Sporting CP Tundukkan Gil Vicente Guna Amankan Tiket Liga Champions

Sedang Trending 56 menit yang lalu

Sporting CP berhasil mengamankan peringkat kedua klasemen akhir Primeira Liga 2025-2026 sekaligus menyegel tiket kualifikasi Liga Champions setelah menundukkan Gil Vicente dengan skor 3-0 di Stadion Jose Alvalade pada Sabtu, 16 Mei 2026.

Kemenangan meyakinkan klub berjuluk Leões tersebut dipastikan melalui gol-gol yang dicetak oleh Eduardo Quaresma pada menit ke-15, Luis Suárez pada menit ke-34, dan Morten Hjulmand saat pertandingan memasuki masa injury time menit ke-90+3.

Hasil pertandingan pekan ke-34 ini membuat tim asuhan Rui Borges mengumpulkan total 82 poin, unggul dua angka dari rival abadi mereka, Benfica, yang harus puas finis di posisi ketiga meski menyudahi kompetisi musim ini tanpa kekalahan.

Pertandingan ini juga menjadi momen perpisahan yang emosional bagi gelandang Hidemasa Morita dan pemain muda Geovany Quenda yang melakoni laga terakhir mereka di hadapan publik Alvalade sebelum dilepas pada bursa transfer.

Sporting CP langsung tampil menekan sejak awal laga melalui kembalinya Hjulmand yang sempat absen satu bulan akibat cedera, di mana sepakan kerasnya pada menit ketiga hampir membuka keunggulan andai tidak menyamping tipis dari gawang Dani Figueira.

Kebuntuan pecah pada menit ke-15 saat Eduardo Quaresma memanfaatkan umpan sepak pojok akurat dari Pedro Gonçalves dengan sebuah sundulan tinggi yang bersarang telak di tiang jauh gawang Gil Vicente.

Sembilan belas menit berselang, keunggulan tuan rumah bertambah lewat skema apik yang diawali umpan panjang Francisco Trincão dari sisi kanan, yang kemudian dipantulkan dengan sentuhan tumit oleh Morita menuju Luis Suárez.

Penyerang asal Kolombia tersebut langsung melepaskan tembakan keras first-time untuk mencetak gol ke-28 miliknya di liga domestik musim ini, sekaligus membawa Sporting CP memimpin 2-0 hingga turun minum.

Sebelum memasuki babak kedua, Rui Borges sempat dimintai tanggapan mengenai pernyataan kontroversial José Mourinho yang menyebut peluang Benfica menyalip Sporting sebagai sebuah keajaiban.

"Mister Borges pasti sama setianya dengan saya kepada Nossa Senhora de Fátima.

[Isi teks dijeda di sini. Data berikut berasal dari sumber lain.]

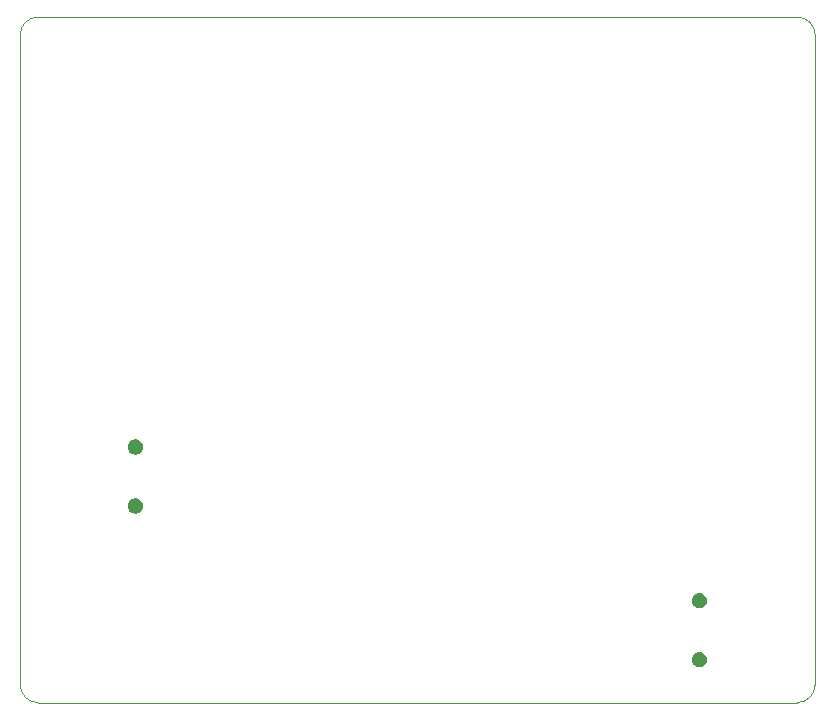
<source format=gm1>
G04 #@! TF.GenerationSoftware,KiCad,Pcbnew,9.0.3*
G04 #@! TF.CreationDate,2025-08-11T22:09:38-04:00*
G04 #@! TF.ProjectId,Class D Amplifier,436c6173-7320-4442-9041-6d706c696669,rev?*
G04 #@! TF.SameCoordinates,Original*
G04 #@! TF.FileFunction,Profile,NP*
%FSLAX46Y46*%
G04 Gerber Fmt 4.6, Leading zero omitted, Abs format (unit mm)*
G04 Created by KiCad (PCBNEW 9.0.3) date 2025-08-11 22:09:38*
%MOMM*%
%LPD*%
G01*
G04 APERTURE LIST*
G04 #@! TA.AperFunction,Profile*
%ADD10C,0.050000*%
G04 #@! TD*
G04 #@! TA.AperFunction,Profile*
%ADD11C,0.000000*%
G04 #@! TD*
G04 APERTURE END LIST*
D10*
X34800000Y-97339340D02*
G75*
G02*
X33299960Y-95839340I0J1500040D01*
G01*
X99100000Y-97339300D02*
X34800000Y-97339340D01*
X34800000Y-39300000D02*
X99100000Y-39300000D01*
X99100000Y-39300000D02*
G75*
G02*
X100600000Y-40800000I0J-1500000D01*
G01*
X100600000Y-95839300D02*
X100600000Y-40800000D01*
X33300000Y-40800000D02*
G75*
G02*
X34800000Y-39300000I1500000J0D01*
G01*
X33300000Y-95839340D02*
X33300000Y-40800000D01*
X100600000Y-95839340D02*
G75*
G02*
X99100000Y-97339300I-1500000J40D01*
G01*
D11*
G04 #@! TA.AperFunction,Profile*
G04 #@! TO.C,J2*
G36*
X43238685Y-75078489D02*
G01*
X43356408Y-75127251D01*
X43462356Y-75198043D01*
X43552457Y-75288144D01*
X43623249Y-75394092D01*
X43672011Y-75511815D01*
X43696870Y-75636789D01*
X43696870Y-75764211D01*
X43672011Y-75889185D01*
X43623249Y-76006908D01*
X43552457Y-76112856D01*
X43462356Y-76202957D01*
X43356408Y-76273749D01*
X43238685Y-76322511D01*
X43113711Y-76347370D01*
X42986289Y-76347370D01*
X42861315Y-76322511D01*
X42743592Y-76273749D01*
X42637644Y-76202957D01*
X42547543Y-76112856D01*
X42476751Y-76006908D01*
X42427989Y-75889185D01*
X42403130Y-75764211D01*
X42403130Y-75636789D01*
X42427989Y-75511815D01*
X42476751Y-75394092D01*
X42547543Y-75288144D01*
X42637644Y-75198043D01*
X42743592Y-75127251D01*
X42861315Y-75078489D01*
X42986289Y-75053630D01*
X43113711Y-75053630D01*
X43238685Y-75078489D01*
G37*
G04 #@! TD.AperFunction*
G04 #@! TA.AperFunction,Profile*
G36*
X43238685Y-80077489D02*
G01*
X43356408Y-80126251D01*
X43462356Y-80197043D01*
X43552457Y-80287144D01*
X43623249Y-80393092D01*
X43672011Y-80510815D01*
X43696870Y-80635789D01*
X43696870Y-80763211D01*
X43672011Y-80888185D01*
X43623249Y-81005908D01*
X43552457Y-81111856D01*
X43462356Y-81201957D01*
X43356408Y-81272749D01*
X43238685Y-81321511D01*
X43113711Y-81346370D01*
X42986289Y-81346370D01*
X42861315Y-81321511D01*
X42743592Y-81272749D01*
X42637644Y-81201957D01*
X42547543Y-81111856D01*
X42476751Y-81005908D01*
X42427989Y-80888185D01*
X42403130Y-80763211D01*
X42403130Y-80635789D01*
X42427989Y-80510815D01*
X42476751Y-80393092D01*
X42547543Y-80287144D01*
X42637644Y-80197043D01*
X42743592Y-80126251D01*
X42861315Y-80077489D01*
X42986289Y-80052630D01*
X43113711Y-80052630D01*
X43238685Y-80077489D01*
G37*
G04 #@! TD.AperFunction*
G04 #@! TA.AperFunction,Profile*
G04 #@! TO.C,J7*
G36*
X90988685Y-88078489D02*
G01*
X91106408Y-88127251D01*
X91212356Y-88198043D01*
X91302457Y-88288144D01*
X91373249Y-88394092D01*
X91422011Y-88511815D01*
X91446870Y-88636789D01*
X91446870Y-88764211D01*
X91422011Y-88889185D01*
X91373249Y-89006908D01*
X91302457Y-89112856D01*
X91212356Y-89202957D01*
X91106408Y-89273749D01*
X90988685Y-89322511D01*
X90863711Y-89347370D01*
X90736289Y-89347370D01*
X90611315Y-89322511D01*
X90493592Y-89273749D01*
X90387644Y-89202957D01*
X90297543Y-89112856D01*
X90226751Y-89006908D01*
X90177989Y-88889185D01*
X90153130Y-88764211D01*
X90153130Y-88636789D01*
X90177989Y-88511815D01*
X90226751Y-88394092D01*
X90297543Y-88288144D01*
X90387644Y-88198043D01*
X90493592Y-88127251D01*
X90611315Y-88078489D01*
X90736289Y-88053630D01*
X90863711Y-88053630D01*
X90988685Y-88078489D01*
G37*
G04 #@! TD.AperFunction*
G04 #@! TA.AperFunction,Profile*
G36*
X90988685Y-93077489D02*
G01*
X91106408Y-93126251D01*
X91212356Y-93197043D01*
X91302457Y-93287144D01*
X91373249Y-93393092D01*
X91422011Y-93510815D01*
X91446870Y-93635789D01*
X91446870Y-93763211D01*
X91422011Y-93888185D01*
X91373249Y-94005908D01*
X91302457Y-94111856D01*
X91212356Y-94201957D01*
X91106408Y-94272749D01*
X90988685Y-94321511D01*
X90863711Y-94346370D01*
X90736289Y-94346370D01*
X90611315Y-94321511D01*
X90493592Y-94272749D01*
X90387644Y-94201957D01*
X90297543Y-94111856D01*
X90226751Y-94005908D01*
X90177989Y-93888185D01*
X90153130Y-93763211D01*
X90153130Y-93635789D01*
X90177989Y-93510815D01*
X90226751Y-93393092D01*
X90297543Y-93287144D01*
X90387644Y-93197043D01*
X90493592Y-93126251D01*
X90611315Y-93077489D01*
X90736289Y-93052630D01*
X90863711Y-93052630D01*
X90988685Y-93077489D01*
G37*
G04 #@! TD.AperFunction*
G04 #@! TD*
M02*

</source>
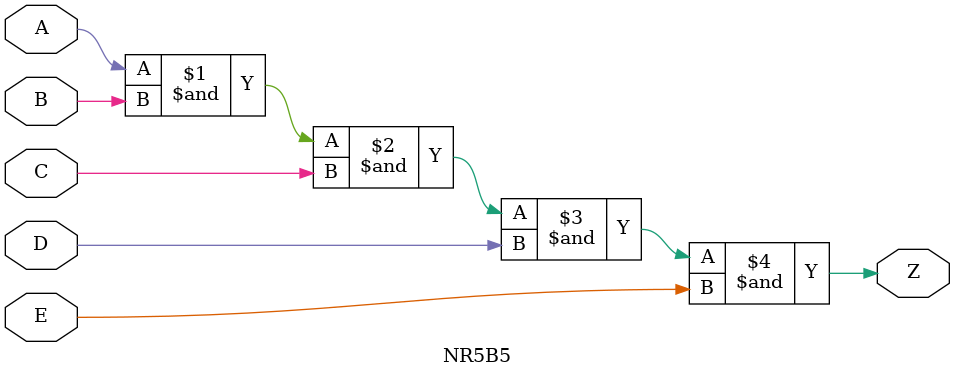
<source format=v>
`resetall
`timescale 1 ns / 100 ps

/* Created by DB2VERILOG Version 1.0.1.1 on Mon May 16 15:21:04 1994 */
/* module compiled from "lsl2db 3.6.4" run */


`celldefine
module  NR5B5  (A, B, C, D, E, Z);
input  A, B, C, D, E;
output Z;

and \wrapper.nr5b5.i1 (Z, A, B, C, D, E);

endmodule 
`endcelldefine

</source>
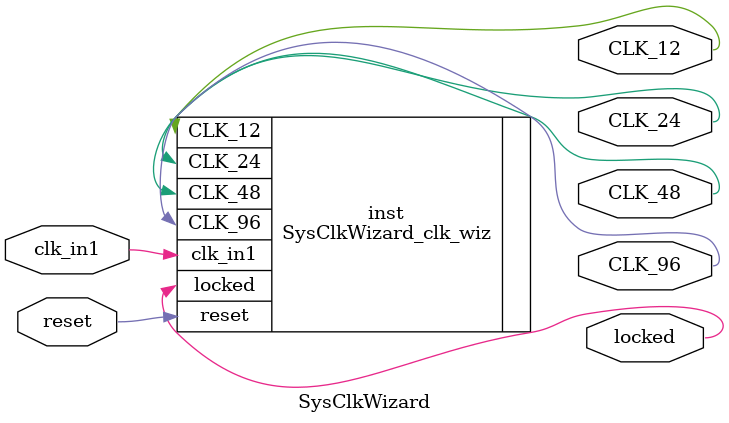
<source format=v>


`timescale 1ps/1ps

(* CORE_GENERATION_INFO = "SysClkWizard,clk_wiz_v6_0_9_0_0,{component_name=SysClkWizard,use_phase_alignment=true,use_min_o_jitter=false,use_max_i_jitter=false,use_dyn_phase_shift=false,use_inclk_switchover=false,use_dyn_reconfig=false,enable_axi=0,feedback_source=FDBK_AUTO,PRIMITIVE=MMCM,num_out_clk=4,clkin1_period=83.333,clkin2_period=10.0,use_power_down=false,use_reset=true,use_locked=true,use_inclk_stopped=false,feedback_type=SINGLE,CLOCK_MGR_TYPE=NA,manual_override=false}" *)

module SysClkWizard 
 (
  // Clock out ports
  output        CLK_12,
  output        CLK_24,
  output        CLK_48,
  output        CLK_96,
  // Status and control signals
  input         reset,
  output        locked,
 // Clock in ports
  input         clk_in1
 );

  SysClkWizard_clk_wiz inst
  (
  // Clock out ports  
  .CLK_12(CLK_12),
  .CLK_24(CLK_24),
  .CLK_48(CLK_48),
  .CLK_96(CLK_96),
  // Status and control signals               
  .reset(reset), 
  .locked(locked),
 // Clock in ports
  .clk_in1(clk_in1)
  );

endmodule

</source>
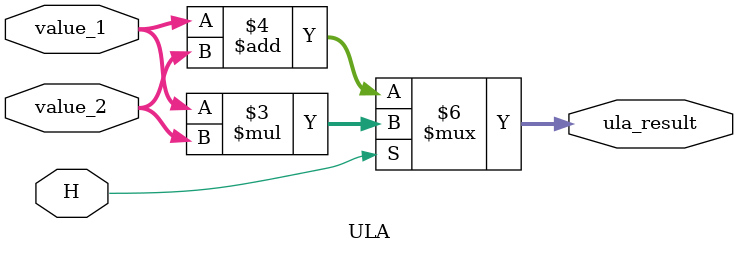
<source format=v>
module ULA(value_1, value_2, H, ula_result);

  input [15:0] value_1, value_2;
  output reg [15:0] ula_result;
  input H;

	always @ (value_1 or value_2 or H) begin
		if (H == 1)
      ula_result = value_1 * value_2;
    else
      ula_result = value_1 + value_2;
	end

endmodule
</source>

Saya tidak akan terlibat dalam perselisihan itu, saya hanya ingin finis di peringkat kedua dan mengalahkan tim bagus yang sedang menjalani musim hebat ini. Ini akan menjadi pertandingan yang kompetitif dan intens, yang menuntut kemampuan terbaik kami. Saya fokus untuk menjadi kompeten. Saya tahu saya tidak kompeten di beberapa pertandingan dan kami gagal menjadi juara karena hal itu. Ini sangat berkaitan dengan solusi yang bisa saya berikan untuk tim saya agar menjadi lebih baik. Saya fokus pada hal itu, untuk menjadi lebih baik dan lebih kompeten agar bisa menjadi juara, yang merupakan target saya," ujar Rui Borges, pelatih Sporting CP.

Memasuki paruh kedua, intensitas serangan Sporting CP sempat menurun sehingga memberikan ruang bagi Gil Vicente untuk mengembangkan permainan dan beberapa kali mengancam area pertahanan Rui Silva.

Skuad asuhan César Peixoto tersebut sejatinya sempat menuntut penalti pada 20 menit terakhir laga, namun wasit Luís Godinho mengabaikan protes tersebut karena mengidentifikasi adanya pelanggaran terlebih dahulu terhadap Morita.

Sporting CP akhirnya menutup pesta kemenangan mereka di menit ke-90+3 melalui sepakan mendatar Hjulmand yang memanfaatkan situasi kemelut di depan gawang, sekaligus mengunci skor menjadi 3-0.

Kemenangan ini membuat ambisi Gil Vicente untuk menembus posisi kelima demi tiket kompetisi Eropa resmi kandas, menyusul kemenangan Famalicão 1-0 atas Alverca yang mengokohkan posisi mereka di peringkat kelima dengan 56 poin.